## Task details
From the data below, report how many lines contain the word "resgata", giving the number and nothing else.
*** Data section ***
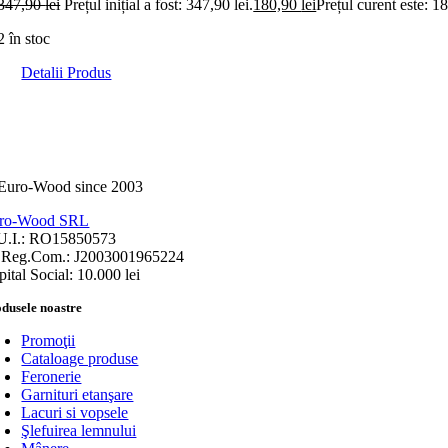
347,90
lei
Prețul inițial a fost: 347,90 lei.
180,90
lei
Prețul curent este: 18
2 în stoc
Detalii Produs
ro-Wood SRL
U.I.: RO15850573
.Reg.Com.: J2003001965224
ital Social: 10.000 lei
dusele noastre
Promoţii
Cataloage produse
Feronerie
Garnituri etanşare
Lacuri si vopsele
Şlefuirea lemnului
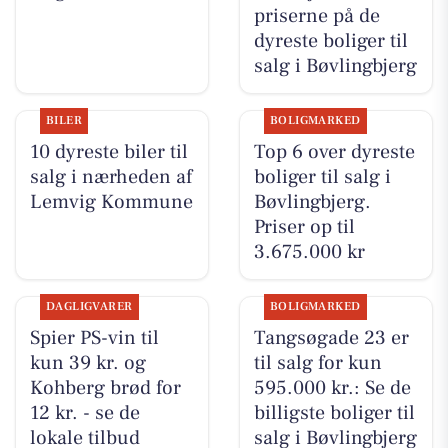
priserne på de
dyreste boliger til
salg i Bøvlingbjerg
BILER
BOLIGMARKED
10 dyreste biler til
Top 6 over dyreste
salg i nærheden af
boliger til salg i
Lemvig Kommune
Bøvlingbjerg.
Priser op til
3.675.000 kr
DAGLIGVARER
BOLIGMARKED
Spier PS-vin til
Tangsøgade 23 er
kun 39 kr. og
til salg for kun
Kohberg brød for
595.000 kr.: Se de
12 kr. - se de
billigste boliger til
lokale tilbud
salg i Bøvlingbjerg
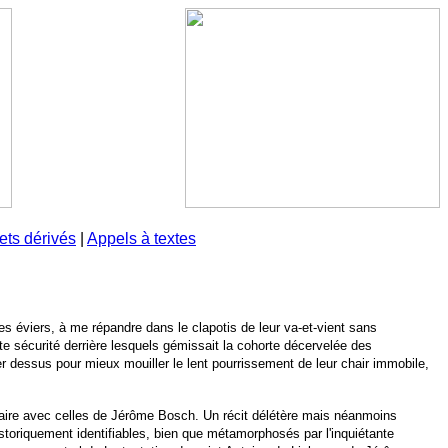
ets dérivés
|
Appels à textes
les éviers, à me répandre dans le clapotis de leur va-et-vient sans
ute sécurité derrière lesquels gémissait la cohorte décervelée des
dessus pour mieux mouiller le lent pourrissement de leur chair immobile,
laire avec celles de Jérôme Bosch. Un récit délétère mais néanmoins
istoriquement identifiables, bien que métamorphosés par l'inquiétante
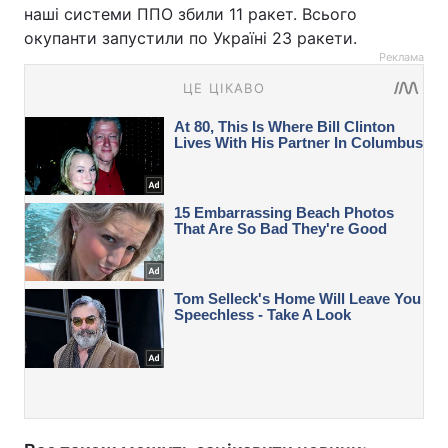
наші системи ППО збили 11 ракет. Всього
окупанти запустили по Україні 23 ракети.
Реклама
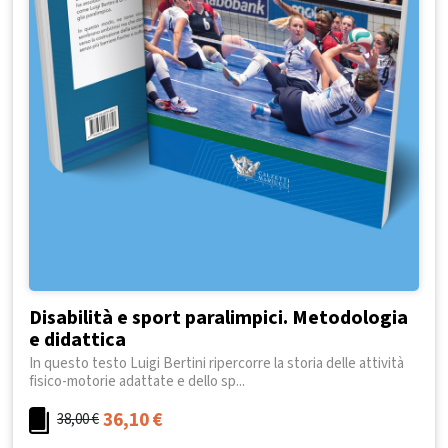
Disabilità e sport paralimpici. Metodologia
e didattica
In questo testo Luigi Bertini ripercorre la storia delle attività
fisico-motorie adattate e dello sp...
36,10
€
38,00
€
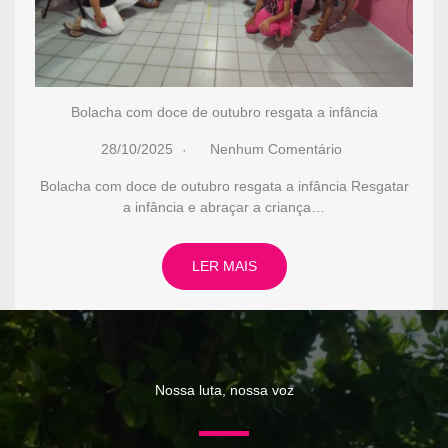
Bolacha com doce de outubro resgata a infância
28/10/2025
Nenhum Comentário
Bolacha com doce de outubro resgata a infância Resgatar
a infância e abraçar a criança…
LER MAIS
Nossa luta, nossa voz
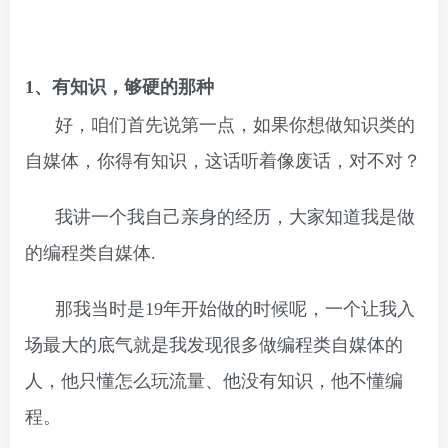
1、有知识，够硬的那种
好，咱们首先说第一点，如果你想做知识类的
自媒体，你得有知识，这话听着像废话，对不对？
我讲一个我自己亲身的经历，大家知道我是做
的编程类自媒体.
那我当时是19年开始做的时候呢，一个让我入
场最大的底气就是我发现很多做编程类自媒体的
人，他只懂怎么玩流量、他没有知识，他不懂编
程。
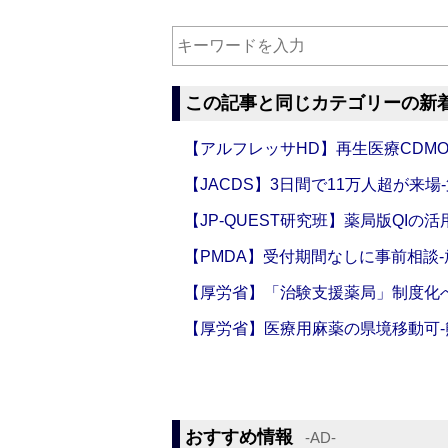
この記事と同じカテゴリーの新
【アルフレッサHD】再生医療CDM
【JACDS】3日間で11万人超が来場
【JP-QUEST研究班】薬局版QIの
【PMDA】受付期間なしに事前相談
【厚労省】「治験支援薬局」制度化へ
【厚労省】医療用麻薬の県境移動可
おすすめ情報
‐AD‐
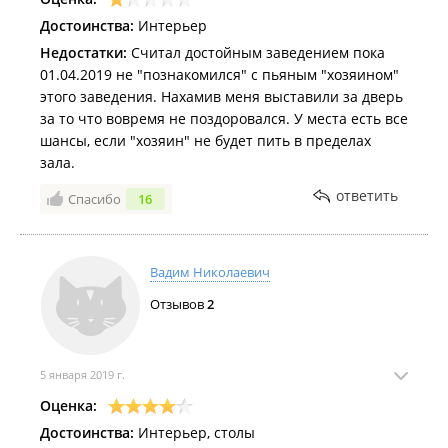
Достоинства:
Интерьер
Недостатки:
Считал достойным заведением пока
01.04.2019 не "познакомился" с пьяным "хозяином"
этого заведения. Нахамив меня выставили за дверь
за то что вовремя не поздоровался. У места есть все
шансы, если "хозяин" не будет пить в пределах
зала.
ответить
Спасибо
16
Вадим Николаевич
Отзывов
2
5 января 2019 г.
Оценка:
Достоинства:
Интерьер, столы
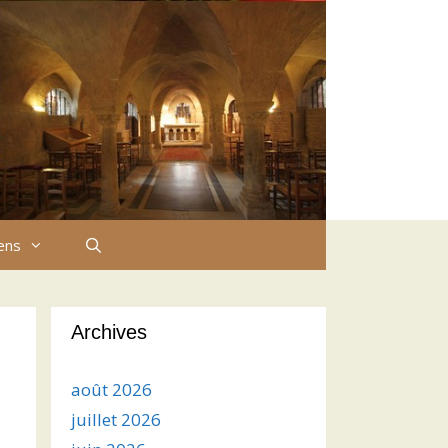
iens
Archives
août 2026
juillet 2026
*** End of Data section ***
## Answer to the exercise
2